玉秀はこの医局でくらい、それらから解放されたいのかもしれない。
――偉い人って、案外窮屈なんだな。
自分の母親も温かいものを食べられずに辛かったのだろうかと、雨妹はふと思いながら蒸しパンに齧り付いていると。
「おい、俺の分はないのか?」
奥の部屋にいたらしい子良が、ひょいと顔を出した。
「ちゃんとありますよ、どうぞ」
子良に雨妹はもう一つ包みを出して見せる。
こうして四人でおやつを食べながら、子良が玉秀の今後について語った。
「江貴妃は予定通り明日まで医局にいてもらい、明後日に宮に戻れると、太子にもお伝えしてある」
「まあ、そんなものでしょうね」
子良の見立てに、雨妹も頷く。前世でもインフルエンザは熱が下がって二日は自宅待機となっていた。
治りかけが一番他人にうつりやすいので、それが賢明だろう。
「よかったですね、玉秀様」
太子宮に帰る日取りを聞かされ、喜ぶ宮女に玉秀も頷く。
「ええ、私も熱で苦しんでいる時は、もう駄目かと思ったわ」
確かにインフルエンザは頭が茹るかというような高熱に、身体の節々の痛みや倦怠感、頭痛に吐き気との闘いと、このまま死ぬのではないかという気持ちになる、らしい。
実は前世でもインフルエンザに罹ったことのない雨妹なので、あくまで患者から聞いた情報である。
太子の話からすると、玉秀はお世話もされずに放置されていたようなので、余計に苦しかったことだろう。
「今回死ぬ思いをしたけれど、あなたという人に会えたことは幸運だと思っているわ。改めてありがとう、雨妹」
改めてそう言われ、雨妹は微笑む。
「光栄です、江貴妃」
玉秀の回復に、確かに雨妹の心肺蘇生が間に合ったことは大きいだろう。
だが全ては本人の体力がなければ、手立ても薬も生かされない。
玉秀の生きる力が、インフルエンザに勝ったのだ。
「太子宮に戻るまでの間は休暇だと思って、医局でゆっくり過ごすといいですよ。美味しいおやつもありますから」
ここには値踏みする人は誰もいないのだから、心行くまでダラダラとして、英気を養うといい。

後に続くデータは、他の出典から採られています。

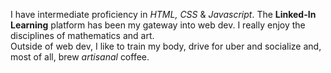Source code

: I have intermediate proficiency in *HTML, CSS* & *Javascript*. The **Linked-In Learning** platform has been my gateway into web dev. I really enjoy the disciplines of mathematics and art.  
Outside of web dev, I like to train my body, drive for uber and socialize and, most of all, brew _artisanal_ coffee.
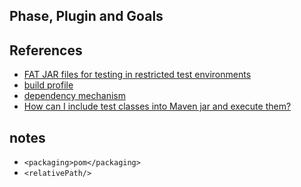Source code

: ## Phase, Plugin and Goals

## References
- [FAT JAR files for testing in restricted test environments](https://daniel-delimata.medium.com/fat-jar-files-for-testing-in-restricted-test-environments-a6b1756a3f6e)
- [build profile](https://maven.apache.org/guides/introduction/introduction-to-profiles.html)
- [dependency mechanism](https://maven.apache.org/guides/introduction/introduction-to-dependency-mechanism.html)
- [How can I include test classes into Maven jar and execute them?](https://stackoverflow.com/questions/36047637/how-can-i-include-test-classes-into-maven-jar-and-execute-them)


## notes
- `<packaging>pom</packaging>`
- `<relativePath/>`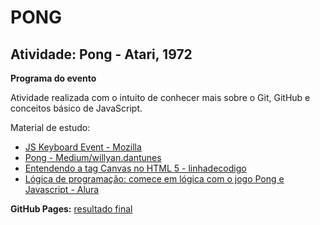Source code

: # **PONG**
## Atividade: Pong - Atari, 1972
**Programa do evento**

Atividade realizada com o intuito de conhecer mais sobre o Git, GitHub e conceitos básico de JavaScript.

Material de estudo:
* [JS Keyboard Event - Mozilla](https://developer.mozilla.org/en-US/docs/Web/API/KeyboardEvent/key)
* [Pong - Medium/willyan.dantunes](https://medium.com/@willyan.dantunes/criando-o-game-pong-com-js-em-menos-de-5-minutos-554d8a97a68d)
* [Entendendo a tag Canvas no HTML 5 - linhadecodigo](http://www.linhadecodigo.com.br/artigo/3488/entendendo-a-tag-canvas-no-html-5.aspx)
* [Lógica de programação: comece em lógica com o jogo Pong e Javascript - Alura](https://cursos.alura.com.br/course/pong-javascript/task/56090)

**GitHub Pages:**  [resultado final](https://ramonvsousa.github.io/pong/)
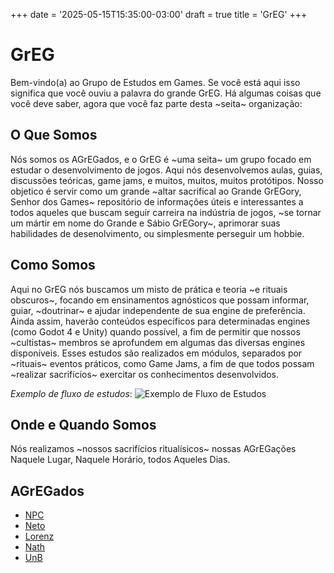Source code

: +++
date = '2025-05-15T15:35:00-03:00'
draft = true
title = 'GrEG'
+++

# GrEG
Bem-vindo(a) ao Grupo de Estudos em Games. Se você está aqui isso significa que você ouviu a palavra do grande GrEG. Há algumas coisas que você deve saber, agora que você faz parte desta ~seita~ organização:

## O Que Somos
Nós somos os AGrEGados, e o GrEG é ~uma seita~ um grupo focado em estudar o desenvolvimento de jogos. Aqui nós desenvolvemos aulas, guias, discussões teóricas, game jams, e muitos, muitos, muitos protótipos. Nosso objetico é servir como um grande ~altar sacrifical ao Grande GrEGory, Senhor dos Games~ repositório de informações úteis e interessantes a todos aqueles que buscam seguir carreira na indústria de jogos, ~se tornar um mártir em nome do Grande e Sábio GrEGory~, aprimorar suas habilidades de desenolvimento, ou simplesmente perseguir um hobbie.

## Como Somos
Aqui no GrEG nós buscamos um misto de prática e teoria ~e rituais obscuros~, focando em ensinamentos agnósticos que possam informar, guiar, ~doutrinar~ e ajudar independente de sua engine de preferência. Ainda assim, haverão conteúdos específicos para determinadas engines (como Godot 4 e Unity) quando possível, a fim de permitir que nossos ~cultistas~ membros se aprofundem em algumas das diversas engines disponíveis. Esses estudos são realizados em módulos, separados por ~rituais~ eventos práticos, como Game Jams, a fim de que todos possam ~realizar sacrifícios~ exercitar os conhecimentos desenvolvidos.

*Exemplo de fluxo de estudos*:
![Exemplo de Fluxo de Estudos](../../../resources/greg/greg_progression_ex.png)

## Onde e Quando Somos
Nós realizamos ~nossos sacrifícios ritualísicos~ nossas AGrEGações Naquele Lugar, Naquele Horário, todos Aqueles Dias.

## AGrEGados
- [NPC](https://github.com/dino460)
- [Neto](https://github.com/Nmora511)
- [Lorenz](https://github.com/iLorenzz)
- [Nath](https://github.com/NataliaPLeone)
- [UnB](https://github.com/notMilhouse)
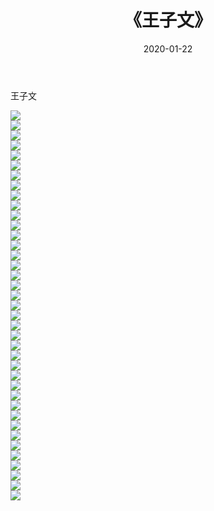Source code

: ﻿---
layout: post
title:  《王子文》
date:   2020-01-22
img: http://pic.660000.xyz/1:/壁纸/明星魅力/华人明星/王子文/000.jpg
categories: [美女, 清纯, 唯美]
---

王子文

 ![](http://pic.660000.xyz/1:/壁纸/明星魅力/华人明星/王子文/001.jpg) <br>![](http://pic.660000.xyz/1:/壁纸/明星魅力/华人明星/王子文/002.jpg) <br>![](http://pic.660000.xyz/1:/壁纸/明星魅力/华人明星/王子文/003.jpg) <br>![](http://pic.660000.xyz/1:/壁纸/明星魅力/华人明星/王子文/004.jpg) <br>![](http://pic.660000.xyz/1:/壁纸/明星魅力/华人明星/王子文/005.jpg) <br>![](http://pic.660000.xyz/1:/壁纸/明星魅力/华人明星/王子文/006.jpg) <br>![](http://pic.660000.xyz/1:/壁纸/明星魅力/华人明星/王子文/007.jpg) <br>![](http://pic.660000.xyz/1:/壁纸/明星魅力/华人明星/王子文/008.jpg) <br>![](http://pic.660000.xyz/1:/壁纸/明星魅力/华人明星/王子文/009.jpg) <br>![](http://pic.660000.xyz/1:/壁纸/明星魅力/华人明星/王子文/010.jpg) <br>![](http://pic.660000.xyz/1:/壁纸/明星魅力/华人明星/王子文/011.jpg) <br>![](http://pic.660000.xyz/1:/壁纸/明星魅力/华人明星/王子文/012.jpg) <br>![](http://pic.660000.xyz/1:/壁纸/明星魅力/华人明星/王子文/013.jpg) <br>![](http://pic.660000.xyz/1:/壁纸/明星魅力/华人明星/王子文/014.jpg) <br>![](http://pic.660000.xyz/1:/壁纸/明星魅力/华人明星/王子文/015.jpg) <br>![](http://pic.660000.xyz/1:/壁纸/明星魅力/华人明星/王子文/016.jpg) <br>![](http://pic.660000.xyz/1:/壁纸/明星魅力/华人明星/王子文/017.jpg) <br>![](http://pic.660000.xyz/1:/壁纸/明星魅力/华人明星/王子文/018.jpg) <br>![](http://pic.660000.xyz/1:/壁纸/明星魅力/华人明星/王子文/019.jpg) <br>![](http://pic.660000.xyz/1:/壁纸/明星魅力/华人明星/王子文/020.jpg) <br>![](http://pic.660000.xyz/1:/壁纸/明星魅力/华人明星/王子文/021.jpg) <br>![](http://pic.660000.xyz/1:/壁纸/明星魅力/华人明星/王子文/022.jpg) <br>![](http://pic.660000.xyz/1:/壁纸/明星魅力/华人明星/王子文/023.jpg) <br>![](http://pic.660000.xyz/1:/壁纸/明星魅力/华人明星/王子文/024.jpg) <br>![](http://pic.660000.xyz/1:/壁纸/明星魅力/华人明星/王子文/025.jpg) <br>![](http://pic.660000.xyz/1:/壁纸/明星魅力/华人明星/王子文/026.jpg) <br>![](http://pic.660000.xyz/1:/壁纸/明星魅力/华人明星/王子文/027.jpg) <br>![](http://pic.660000.xyz/1:/壁纸/明星魅力/华人明星/王子文/028.jpg) <br>![](http://pic.660000.xyz/1:/壁纸/明星魅力/华人明星/王子文/029.jpg) <br>![](http://pic.660000.xyz/1:/壁纸/明星魅力/华人明星/王子文/030.jpg) <br>![](http://pic.660000.xyz/1:/壁纸/明星魅力/华人明星/王子文/031.jpg) <br>![](http://pic.660000.xyz/1:/壁纸/明星魅力/华人明星/王子文/032.jpg) <br>![](http://pic.660000.xyz/1:/壁纸/明星魅力/华人明星/王子文/033.jpg) <br>![](http://pic.660000.xyz/1:/壁纸/明星魅力/华人明星/王子文/034.jpg) <br>![](http://pic.660000.xyz/1:/壁纸/明星魅力/华人明星/王子文/035.jpg) <br>![](http://pic.660000.xyz/1:/壁纸/明星魅力/华人明星/王子文/036.jpg) <br>![](http://pic.660000.xyz/1:/壁纸/明星魅力/华人明星/王子文/037.jpg) <br>![](http://pic.660000.xyz/1:/壁纸/明星魅力/华人明星/王子文/038.jpg) <br>![](http://pic.660000.xyz/1:/壁纸/明星魅力/华人明星/王子文/039.jpg) <br>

雨妹がそう思って告げた言葉に、玉秀がコロコロと笑う。
「まあ、雨妹は面白い言い方をするわね。病気を休暇だなんて」
病気に罹るのは悪いことだと思いがちである。
けれど病人はどうあっても休まなければならないのだから、気分良く過ごす方がいいはずだ。
病人が鬱々と過ごさなければならないなんて決まりは、どこにもないのだから。
「でも、そういうのもいいわね。
それに本当にこの蒸しパンは美味しいわ。
こちらの台所には腕のいい方がいらっしゃるのね」
玉秀が千切った蒸しパンのかけらを食べ、目を細める。その様子は表情豊かで、可愛らしい女性だと思う。
――そうか、兄(仮)はこういうのが好みか。
雨妹としては、なかなかいい趣味であると言えよう。